The work of Haghikia et al. describes reduction of the atherosclerotic plaque burden in hypercholesterolaemic and atherosclerosis-prone mice under a HFD. Clinical trials with PA supplementation in patients with established ACVD would then be the next step to assess whether the promise of atherosclerotic plaque burden reduction holds true and whether PA contributes to the transformation of vulnerable atherosclerotic lesions into more stable plaques. Further animal and human studies may also provide us with a comprehensive understanding of the underlying (i.e. anti-inflammatory?) mechanisms.

Gut microbiota: causal or bystander?

The last and most challenging question raised by this proof-of-concept study is about which gut bacterial species may be responsible for the PA production and may therefore be therapeutically targeted by personalized interventions able to modulate PA production.

Despite accumulating literature reporting different subsets of gut bacteria such as Lactobacillus strains capable of metabolizing propionate with cholesterol-lowering properties, Haghikia et al. found that gut microbiota composition and diversity were unchanged in faecal samples obtained from patients at baseline and after PA supplementation over 8 weeks.

Thus, is it conceivable that some gut microbiota species may alter their metabolism in response to oral application of PA, leading to the production of other metabolites (e.g. bile acids), at least partly contributing to the lipid-regulatory effects of PA. According to recent reports, PA or other SCFAs may, for instance, stimulate the colonic L-cells with intestinal production of glucagon like peptide-1 (GLP-1) and peptide-YY (PYY), which, in turn, are known to mediate beneficial CV effects.

Haghikia et al. show that in mice with depleted gut microbiota after treatment with antibiotics, PA was not able to significantly attenuate atherosclerotic lesion size as it did in mice with intact gut microbiota.
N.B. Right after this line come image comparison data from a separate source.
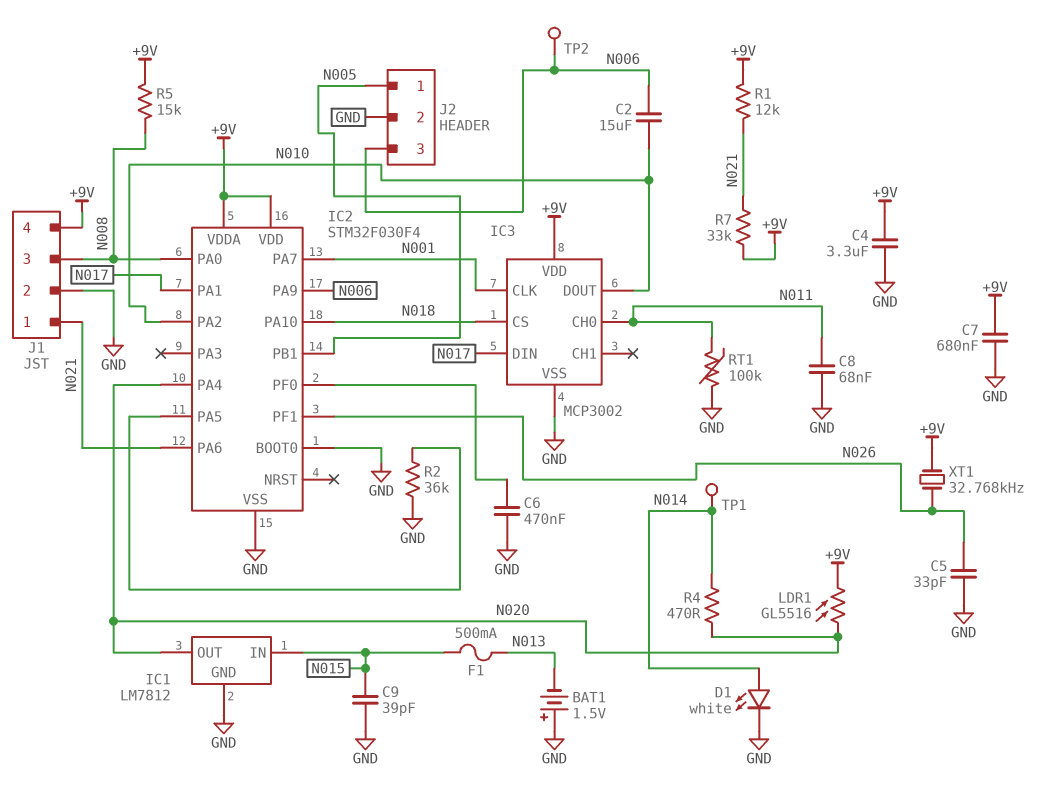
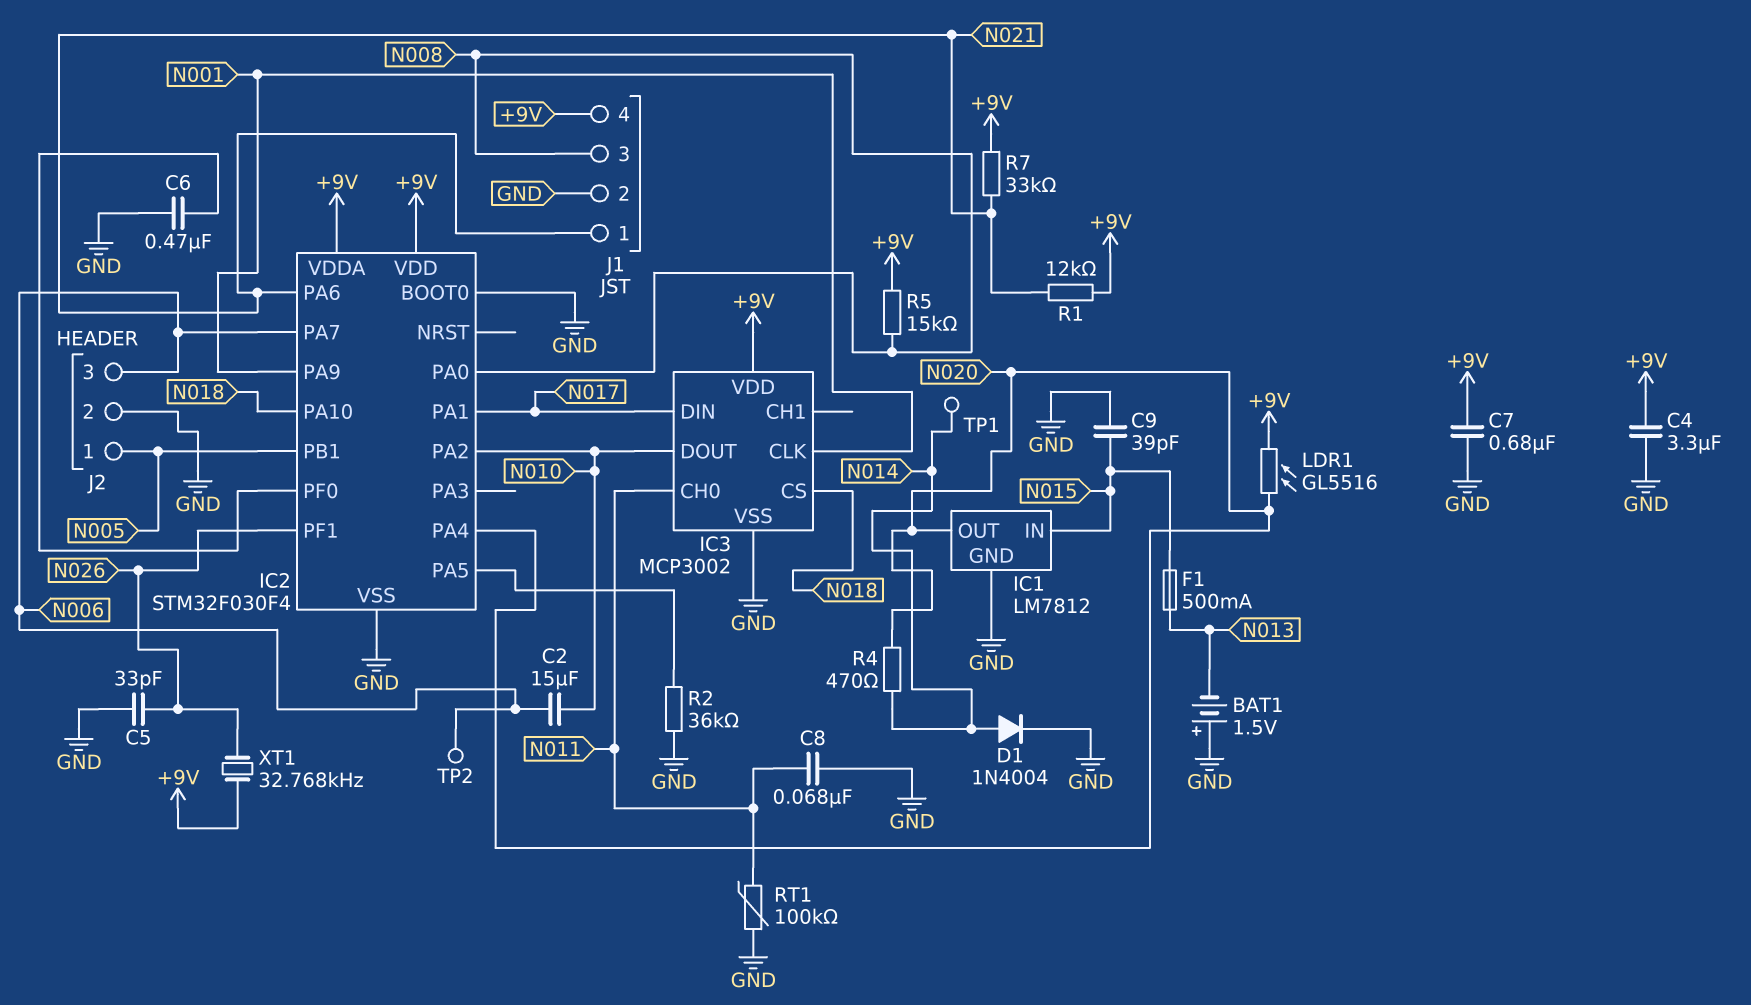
D1: LED white (A N014, K GND) -> diode 1N4004 (A N014, K GND)
IC2 pin PA7: N001 -> N006
IC2 pin PA9: N006 -> N001

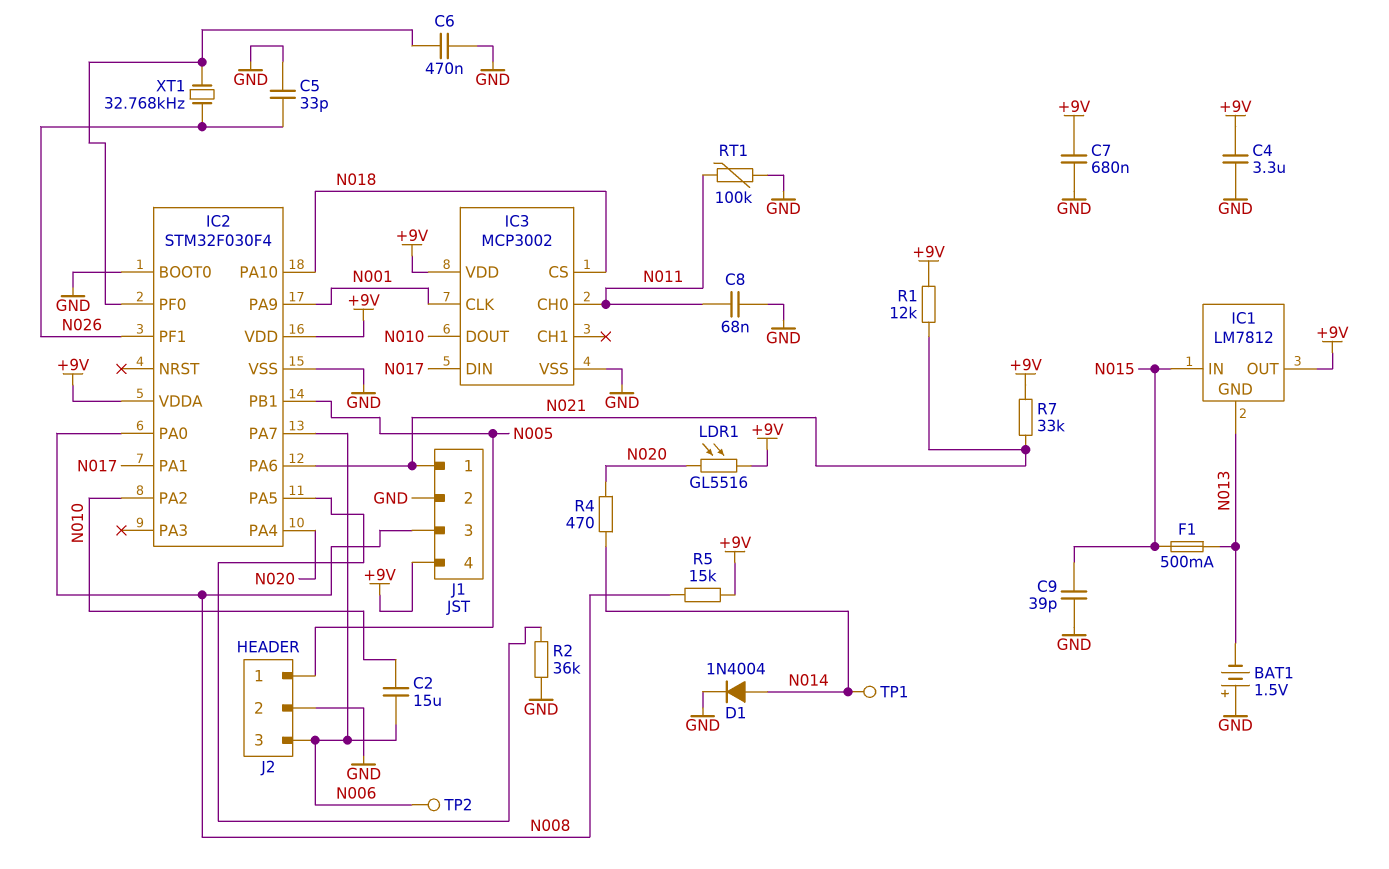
IC1 pin GND: GND -> N013
IC1 pin OUT: N020 -> +9V
XT1: 32.768kHz (+9V, N026) -> 32.768kHz (IC2/PF0, N026)

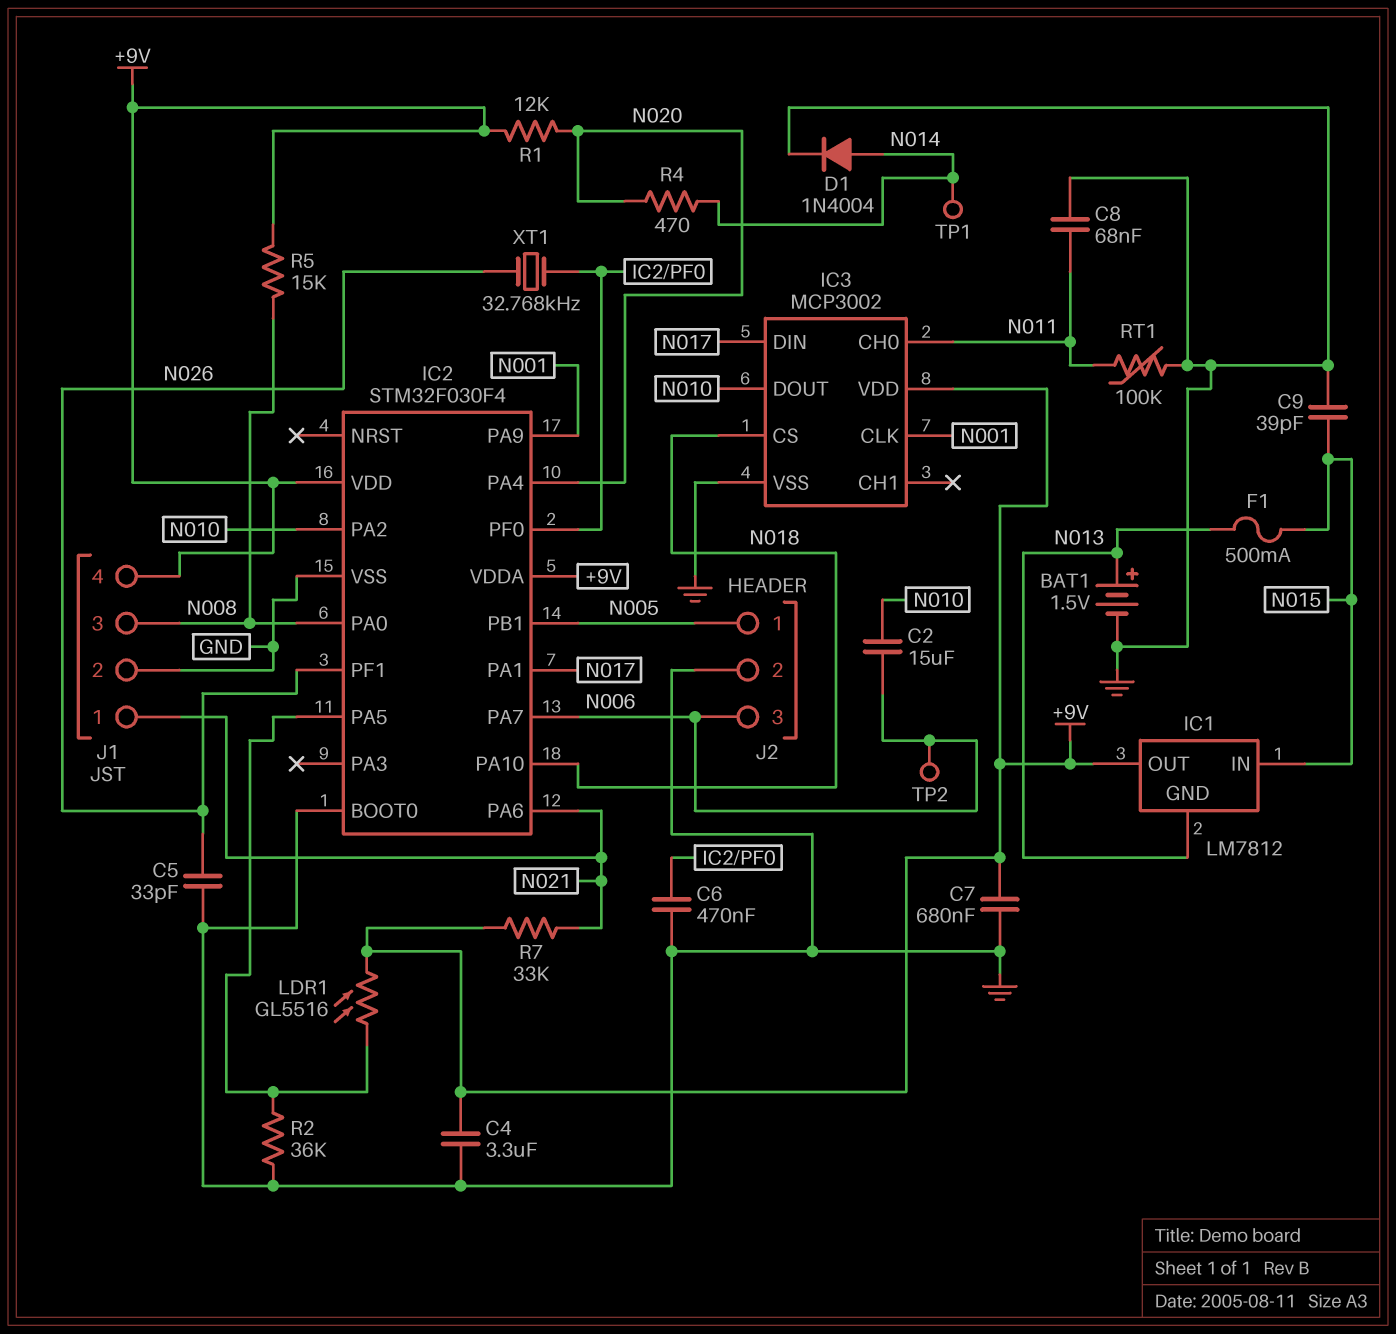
BAT1: 1.5V (plus GND, minus N013) -> 1.5V (plus N013, minus GND)
LDR1: GL5516 (+9V, N020) -> GL5516 (+9V, IC2/PA5)
R1: 12k (+9V, N021) -> 12k (+9V, N020)

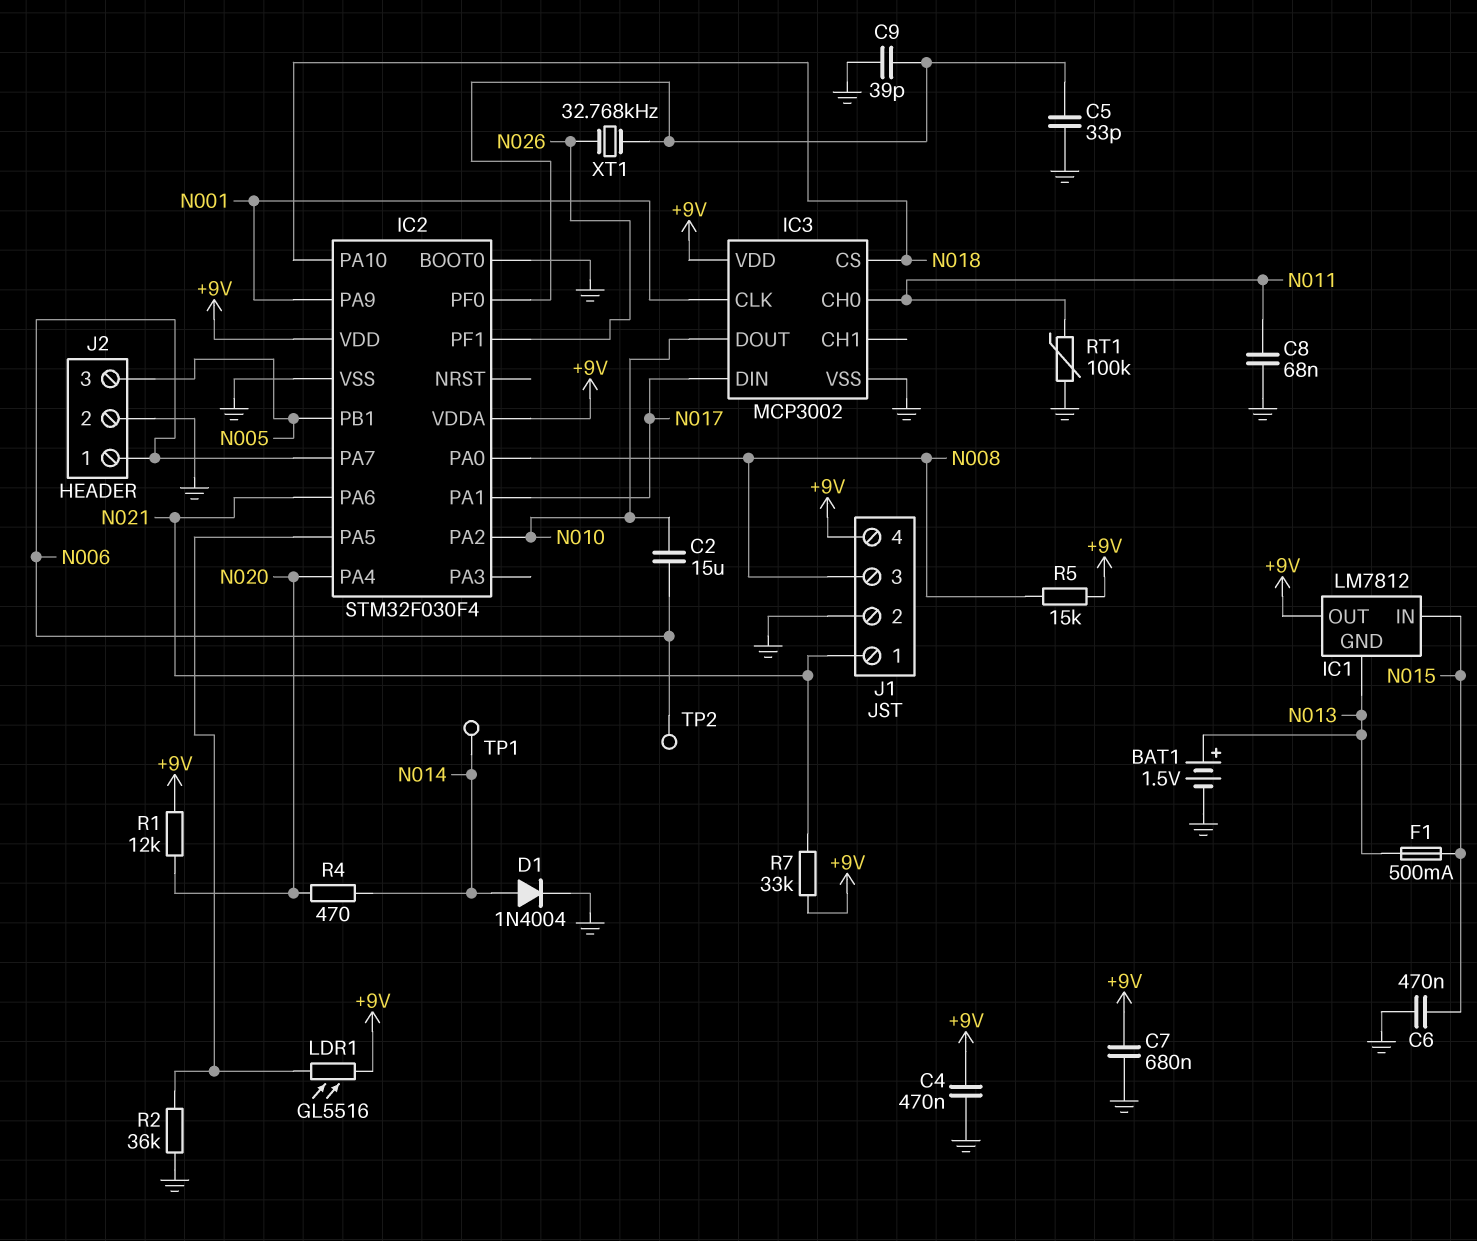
C4: 3.3uF (+9V, GND) -> 470nF (+9V, GND)
C5: 33pF (GND, N026) -> 33pF (GND, IC2/PF0)
C6: 470nF (GND, IC2/PF0) -> 470nF (GND, N015)
C9: 39pF (GND, N015) -> 39pF (GND, IC2/PF0)
J2 pin 1: N005 -> N006
J2 pin 3: N006 -> N005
This finding supports the existence of other gut microbial-dependent anti-atherogenic metabolites or mechanisms beyond the described down-regulation of NPC1L1-dependent intestinal cholesterol absorption.

In line with this notion, Bartolomaeus et al. recently showed that PA treatment, thanks to its beneficial systemic immunomodulatory and anti-inflammatory effects, reduced aortic atherosclerotic lesion burden in AngII-infused ApoE–/– mice without affecting serum levels of total cholesterol, LDL, HDL, or triglycerides.

Further studies are therefore needed to shed light on the exact role of the gut microbiota on the promise held by PA to be a novel antiatherosclerotic effector exerting beneficial effects on (i) immune cells, locally or systemically, (ii) a systemic reduction of plasma lipid levels, or (iii) both.

Take-home messages

Mounting evidence has linked changes in the composition or metabolic profiles of the microbiota with human disease, including frequent CV disorders such as heart failure, hypertension, and atherosclerosis.

To prove beyond doubt whether and how changes in the gut microbiota are causally associated with CVD, are influenced by CVD, or are simple bystanders represents the most difficult challenge to be faced within the next decade to make sure that the microbiome might become an integral part of clinical cardiovascular medicine.

Conflict of interest: E.O. is the recipient of a Swiss National Science Foundation PRIMA-Assistant Professorship (PR00P3_179861/1) at the Faculty of Medicine, University of Zurich, and has no conflicts to declare.